Task item
Only the stretch below from the line holding "Table 1. Parameters" through the line holding "Figure 6. Labour" should be restated, word for word and with both ends included; pictures stay out.

Provided information
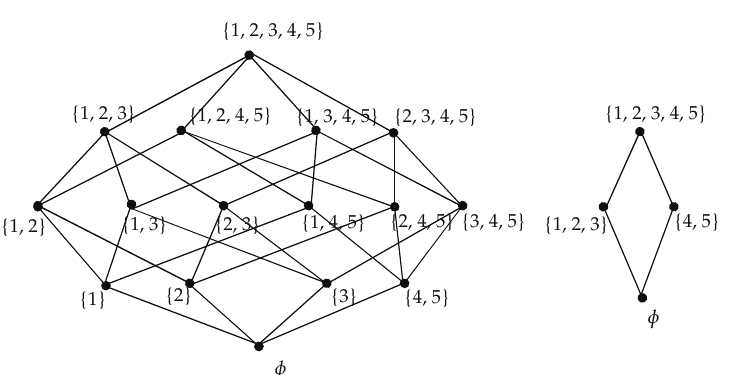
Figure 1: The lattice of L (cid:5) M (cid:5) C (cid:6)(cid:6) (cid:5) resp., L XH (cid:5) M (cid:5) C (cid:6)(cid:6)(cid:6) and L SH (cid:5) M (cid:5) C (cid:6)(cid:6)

* * *

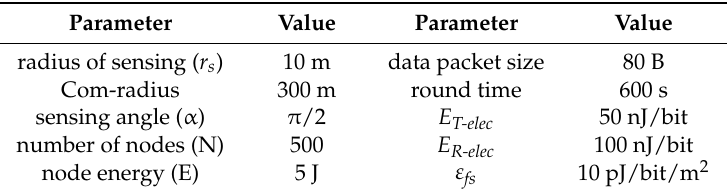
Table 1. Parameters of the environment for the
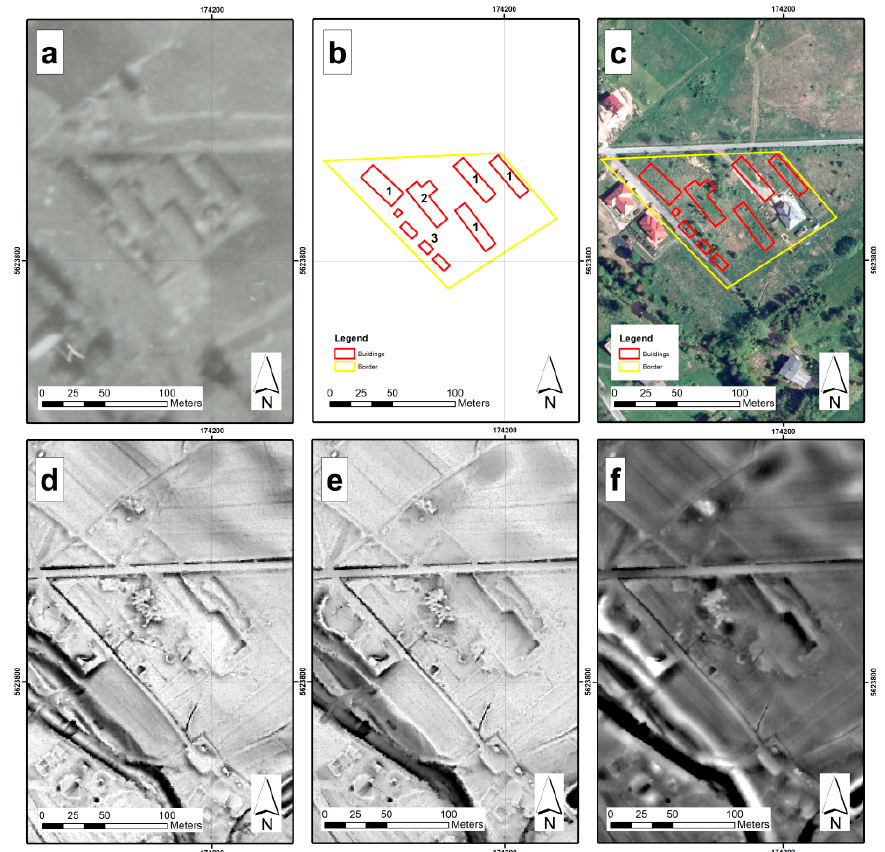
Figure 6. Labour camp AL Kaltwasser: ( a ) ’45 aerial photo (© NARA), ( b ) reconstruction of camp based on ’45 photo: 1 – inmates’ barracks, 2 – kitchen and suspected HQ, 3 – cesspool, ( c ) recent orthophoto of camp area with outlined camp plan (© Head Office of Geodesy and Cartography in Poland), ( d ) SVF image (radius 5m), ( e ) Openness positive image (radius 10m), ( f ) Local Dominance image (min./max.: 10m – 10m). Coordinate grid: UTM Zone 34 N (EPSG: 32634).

Result of this task
Table 1. Parameters of the environment for the
Figure 6. Labour camp AL Kaltwasser: ( a ) ’45 aerial photo (© NARA), ( b ) reconstruction of camp based on ’45 photo: 1 – inmates’ barracks, 2 – kitchen and suspected HQ, 3 – cesspool, ( c ) recent orthophoto of camp area with outlined camp plan (© Head Office of Geodesy and Cartography in Poland), ( d ) SVF image (radius 5m), ( e ) Openness positive image (radius 10m), ( f ) Local Dominance image (min./max.: 10m – 10m). Coordinate grid: UTM Zone 34 N (EPSG: 32634).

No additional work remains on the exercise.